MashaAllah indahnya… Aku pun membiarkan telapak kakiku bersentuhan dengan pasir pantai dan air laut yang sedikit berombak pagi itu. Siti tengah asyik berswafoto.
“Ayo, Mba kita foto dulu. Sayang lohh kalau sampai gak foto ….”
Tiba-tiba ada suara seseorang yang menawarkan untuk memotret kami.
“Kalau butuh bantuan, saya gak keberatan untuk moto, Mba…?”
Kutengok suara itu. Dan betapa kagetnya aku ternyata laki-laki itu adalah Topan!
“Topan ?!”
“Dewi ?”
Kami sama-sama terkaget. Dalam beberapa detik sepertinya aku tak bernafas. Sampai suara Siti yang nyaring membuat kami tersadar.
“Walah kalian itu memang jodooo kali , ya … Kok bisa jadi ketemu di sini!”
Aku tergagap, sembari membalas jabatan tangan dari Topan.
“Hai, apa kabar, Dew…?”
“Ba..baik.. Kamu, kok bisa di sini?”
“Iya, aku cuti karena adekku nikah. Ini nemenin mereka mau prewedding….”
“Waah, kok bisa pass, yaa? Siapa tau abis ini tinggal Mba Dewi dan Mas Topan yang prewed!” teriak Siti
“Siti …” seruku sembari mencubitnya.
Kami pun menghabiskan waktu untuk bercengkerama, sembari menyusuri pantai. Bercerita tentang banyak hal setelah bertahun-tahun kami tak pernah lagi bertemu.
“Kamu.. kerja di mana, Wi? ”
“Mmm.. di radio, Pan… Kamu di mana?” jawabku masih tergagap.
“Kalimantan, Wi .,, jadi buruh tambang. Hehe …,”

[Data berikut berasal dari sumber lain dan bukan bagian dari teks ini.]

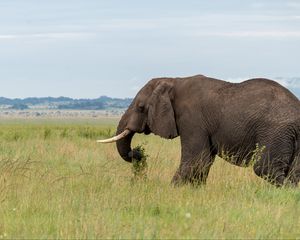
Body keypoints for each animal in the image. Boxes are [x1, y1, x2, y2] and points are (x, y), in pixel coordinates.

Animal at [99, 75, 300, 188]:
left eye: (141, 107)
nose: (138, 152)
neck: (174, 80)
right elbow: (204, 162)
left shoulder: (192, 119)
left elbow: (196, 160)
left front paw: (171, 191)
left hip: (275, 132)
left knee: (265, 168)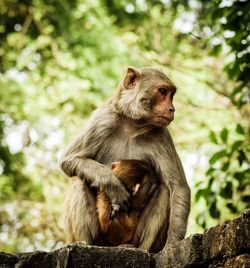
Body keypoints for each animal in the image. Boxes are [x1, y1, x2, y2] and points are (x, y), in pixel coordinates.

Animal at [61, 67, 190, 253]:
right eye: (163, 91)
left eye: (171, 94)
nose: (172, 109)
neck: (132, 124)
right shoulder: (102, 121)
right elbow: (70, 159)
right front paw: (114, 186)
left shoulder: (162, 135)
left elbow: (177, 187)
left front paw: (173, 244)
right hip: (101, 239)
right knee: (77, 180)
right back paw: (84, 243)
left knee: (165, 191)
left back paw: (139, 248)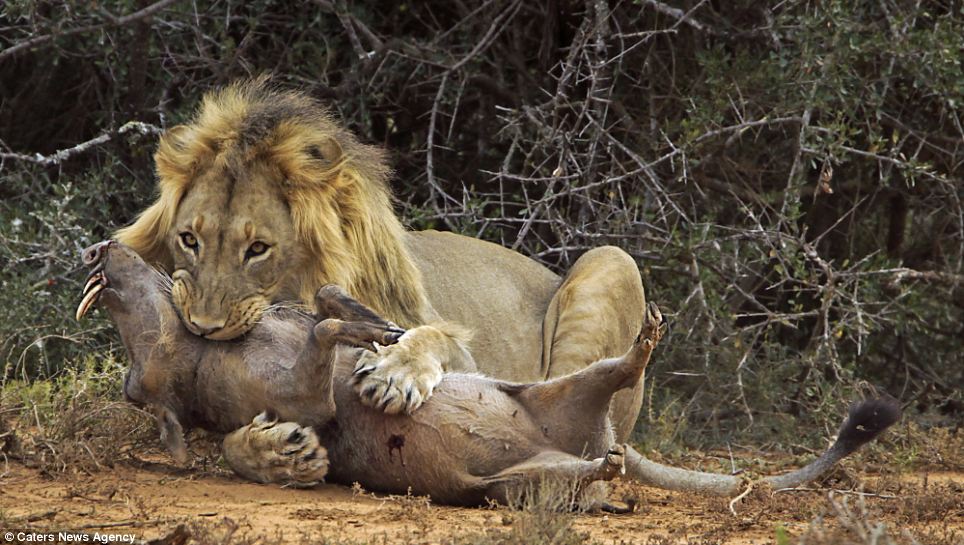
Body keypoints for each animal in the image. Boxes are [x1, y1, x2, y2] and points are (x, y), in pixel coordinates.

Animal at [118, 78, 648, 440]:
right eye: (190, 240)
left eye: (257, 250)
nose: (202, 327)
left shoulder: (457, 348)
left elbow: (432, 336)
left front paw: (396, 374)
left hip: (613, 258)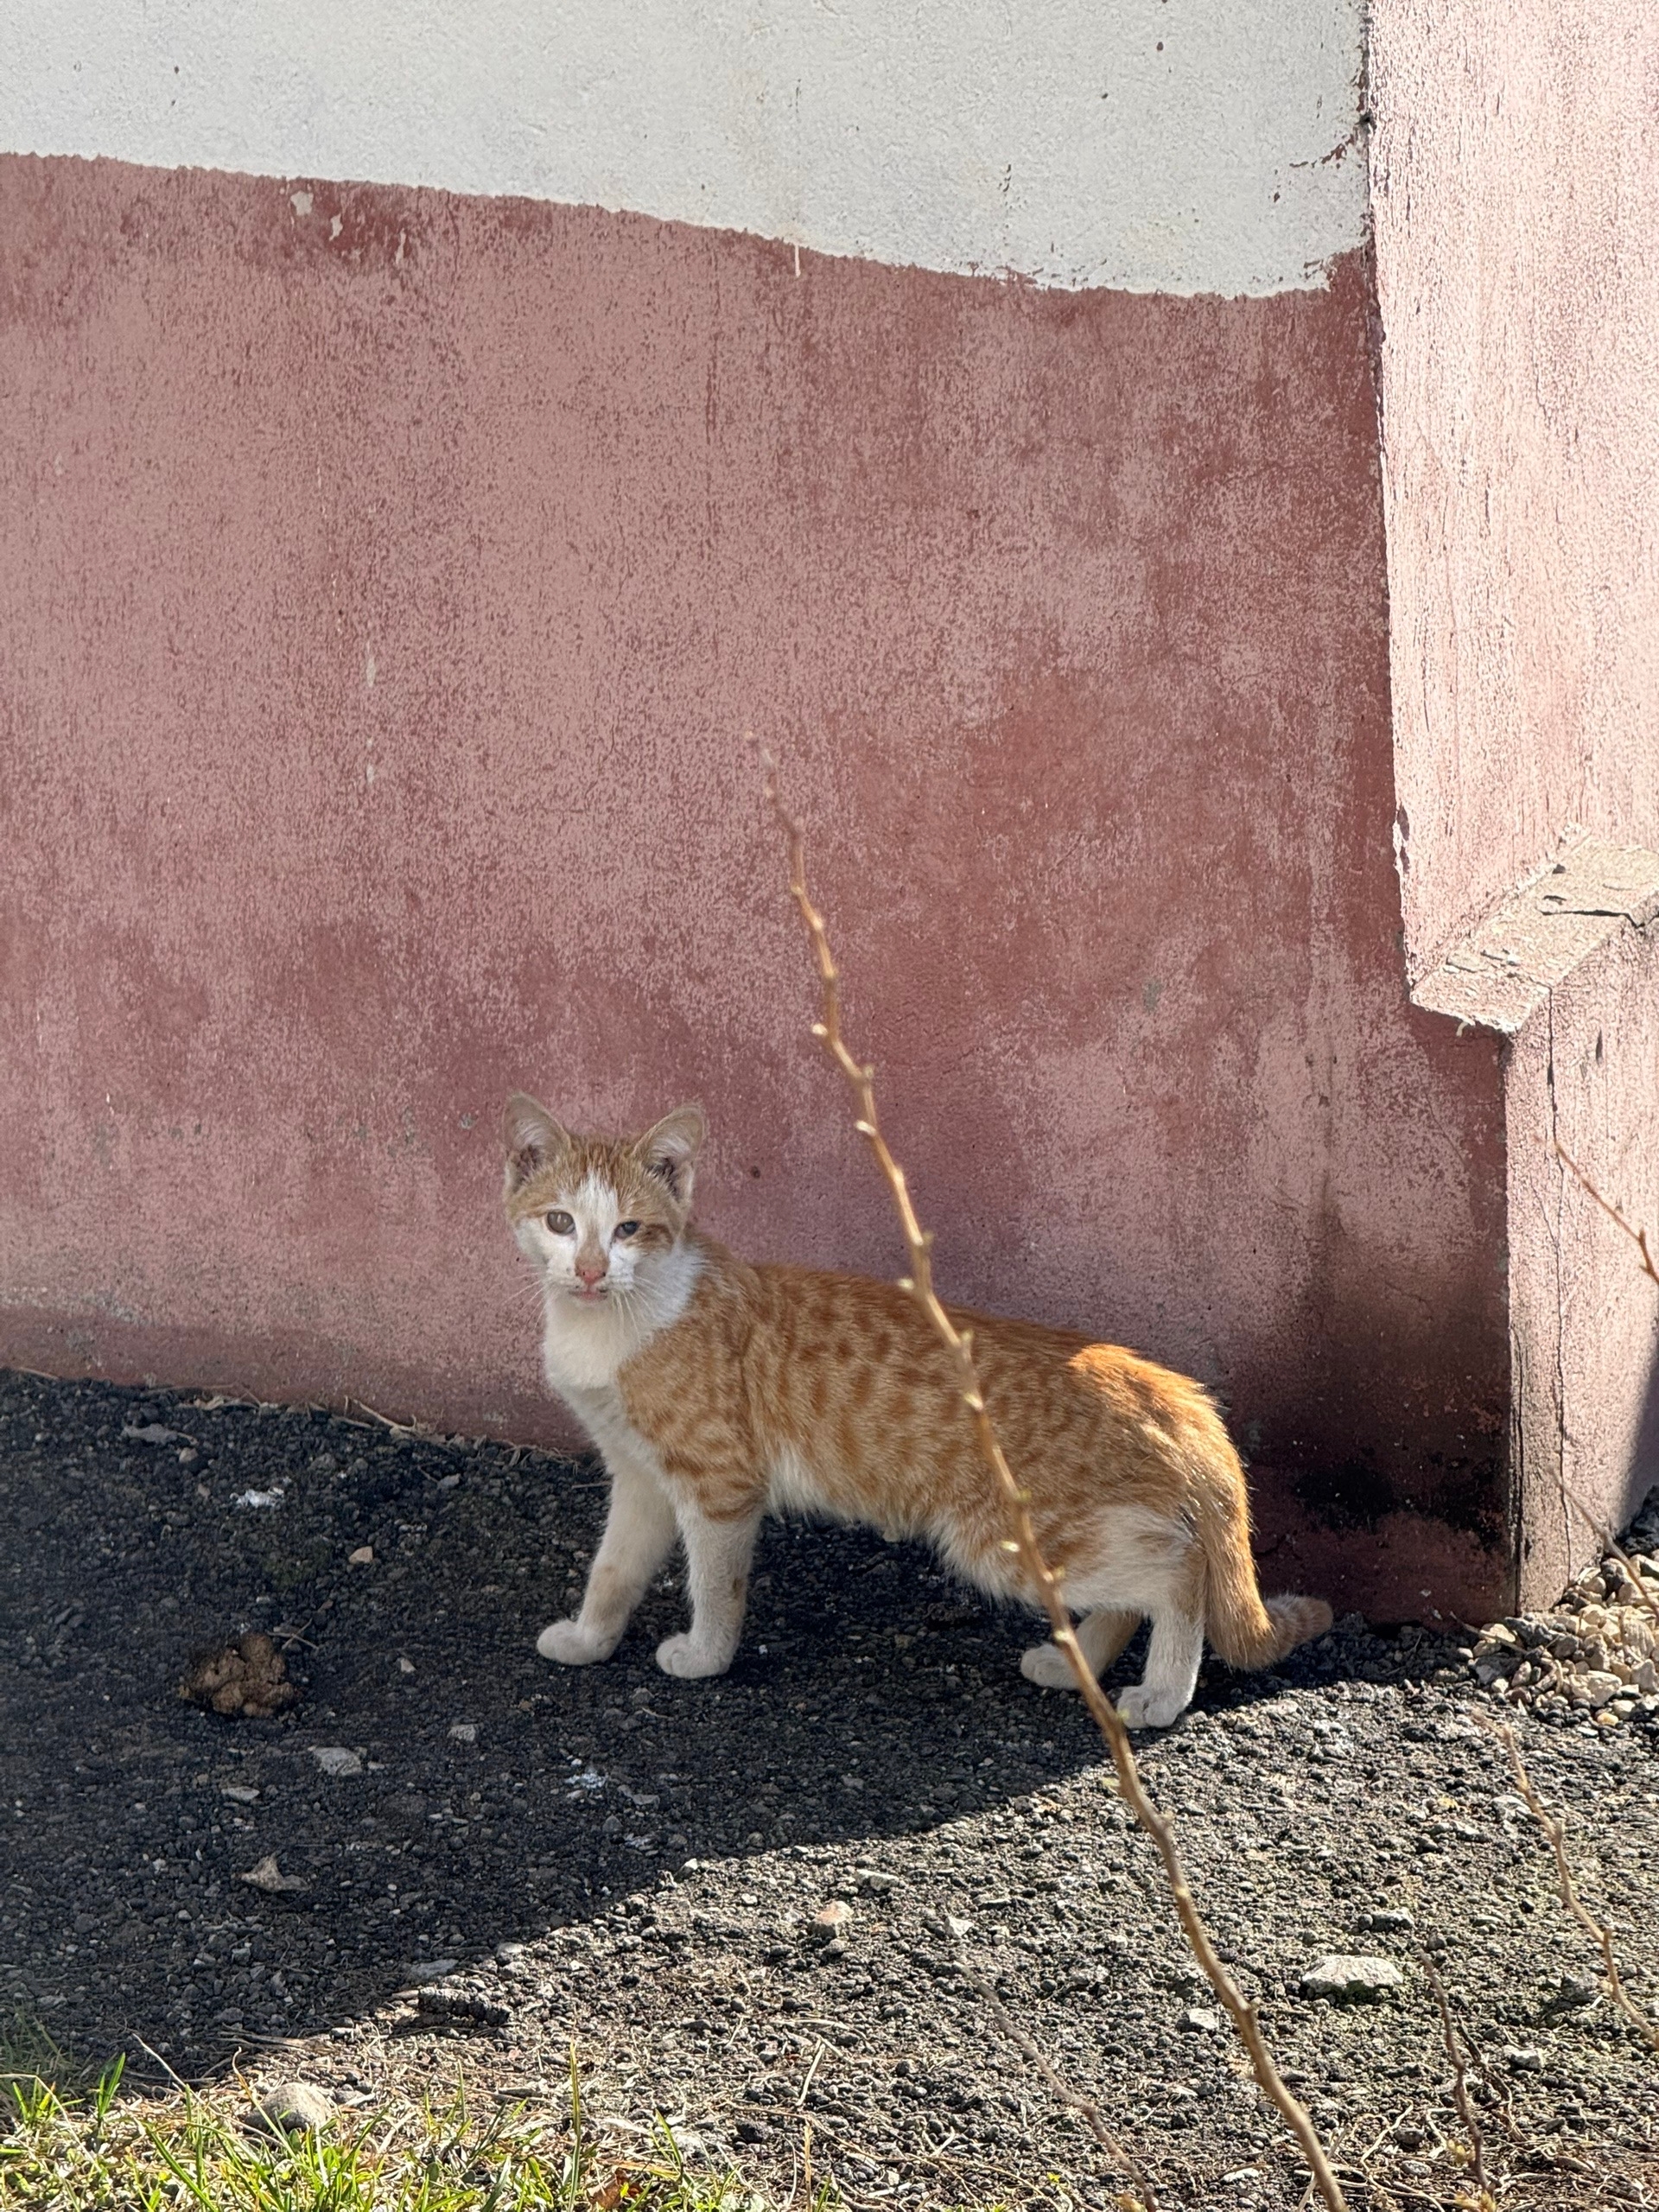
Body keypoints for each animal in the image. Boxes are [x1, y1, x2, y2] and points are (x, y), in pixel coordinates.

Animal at [503, 1093, 1332, 1727]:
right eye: (559, 1222)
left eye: (629, 1229)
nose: (589, 1271)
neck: (620, 1321)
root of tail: (1172, 1388)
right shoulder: (639, 1477)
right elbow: (613, 1571)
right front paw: (590, 1640)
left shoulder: (719, 1485)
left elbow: (716, 1585)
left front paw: (705, 1655)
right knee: (1135, 1589)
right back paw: (1079, 1665)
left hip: (1004, 1539)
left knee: (1176, 1573)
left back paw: (1162, 1694)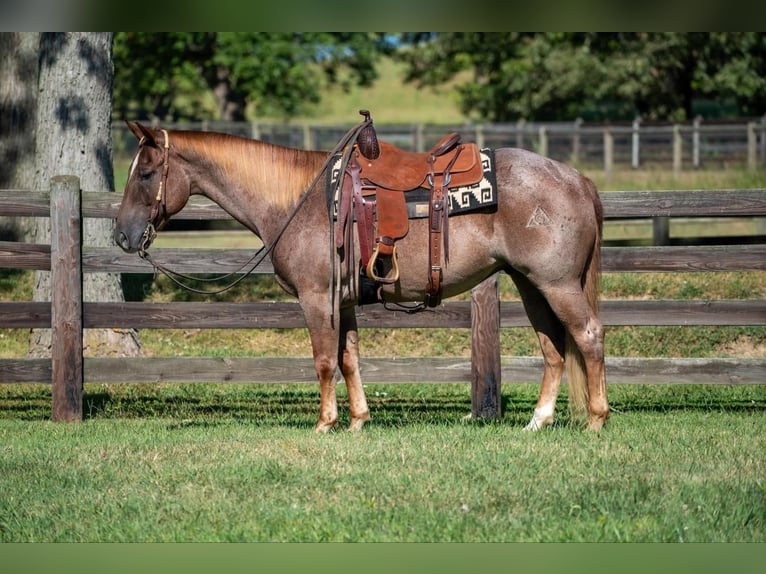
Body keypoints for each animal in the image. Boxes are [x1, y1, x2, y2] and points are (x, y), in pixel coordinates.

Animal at [115, 122, 612, 436]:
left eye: (146, 173)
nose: (123, 235)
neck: (300, 199)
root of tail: (577, 178)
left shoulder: (317, 298)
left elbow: (323, 360)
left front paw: (325, 422)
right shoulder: (347, 301)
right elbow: (350, 358)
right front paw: (357, 420)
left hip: (557, 284)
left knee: (587, 336)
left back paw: (595, 419)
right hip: (531, 285)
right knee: (553, 347)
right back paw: (538, 421)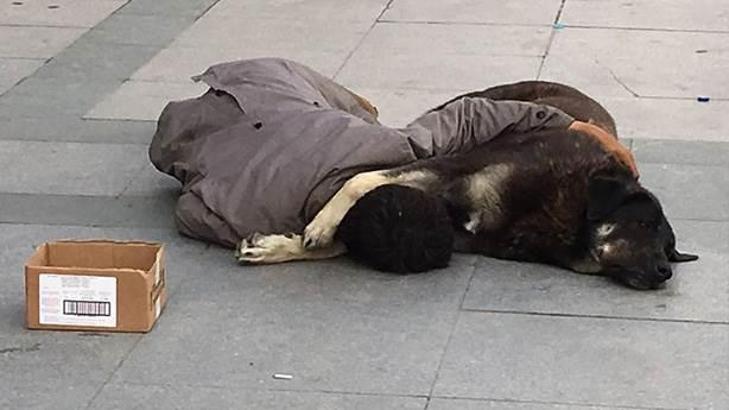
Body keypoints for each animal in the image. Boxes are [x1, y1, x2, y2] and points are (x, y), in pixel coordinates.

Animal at [236, 81, 696, 290]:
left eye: (669, 249)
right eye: (645, 225)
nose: (664, 272)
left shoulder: (455, 231)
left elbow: (346, 240)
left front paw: (281, 246)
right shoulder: (448, 167)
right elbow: (359, 181)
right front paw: (311, 230)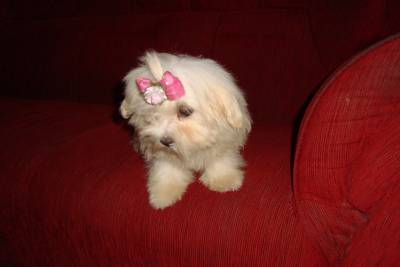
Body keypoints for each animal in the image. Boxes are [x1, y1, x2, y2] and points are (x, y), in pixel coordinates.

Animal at [120, 50, 252, 209]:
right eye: (152, 113)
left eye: (185, 111)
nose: (165, 141)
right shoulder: (163, 152)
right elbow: (167, 167)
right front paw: (164, 191)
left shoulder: (224, 139)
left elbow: (220, 157)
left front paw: (224, 179)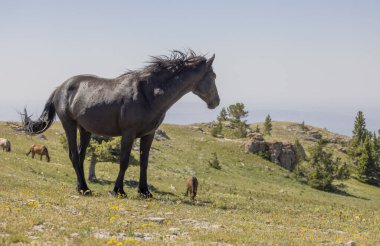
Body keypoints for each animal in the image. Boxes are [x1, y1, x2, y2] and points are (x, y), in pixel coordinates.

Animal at [24, 50, 220, 198]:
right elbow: (124, 161)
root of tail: (60, 88)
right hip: (70, 125)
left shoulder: (149, 135)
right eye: (213, 75)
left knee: (80, 157)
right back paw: (84, 189)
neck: (148, 94)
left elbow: (144, 163)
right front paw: (119, 191)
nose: (216, 102)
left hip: (85, 130)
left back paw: (83, 187)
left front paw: (144, 192)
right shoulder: (128, 133)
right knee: (73, 155)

“Maafin aku ya, Wi… tentang hari itu ..”
“Yang mana, Pan ..?”
“Maaf soal suratku dulu..”
Perlahan aku kembali mengingat potongan kejadian semasa kami sekolah dulu. Topan mengirimkan surat karena marah menyangkaku menolaknya karena dia hanya anak dari keluarga tak mampu.
“Lupain aja, Pan … Gak papa, kok..”
“Kenapa belum nikah, Wi ..?”
Aku terdiam. Tercekat dengan pertanyaan Topan. Pertanyaan ini sebenarnya yang sangat aku takutkan.
“Enggak, Pan, enggak apa-apa. Cuma belum pingin aja …..”
“Tapi sudah ada calonnya, kan?”
Aku menghela nafas.
“ Aku baru saja mengakhiri hubunganku dengan seseorang, Pan …. Mmm, sebenarnya … aku gak pengen bahas hal ini…” jawabku lirih
“Maaf.. Tapi kalau boleh tau, apa dia nyakitin kamu…?”
Topan bertanya sembari menatapku lembut.
“Mungkin gak jodoh ..” jawabku sembari membuang pandanganku ke arah ombak.
“Wi, apakah mungkin kita berjodoh ..?
Aku kaget dengan pertanyaannya. Tak mampu menjawab pertanyannya. Hanya air mata dan senyumku yang menjadi jawaban.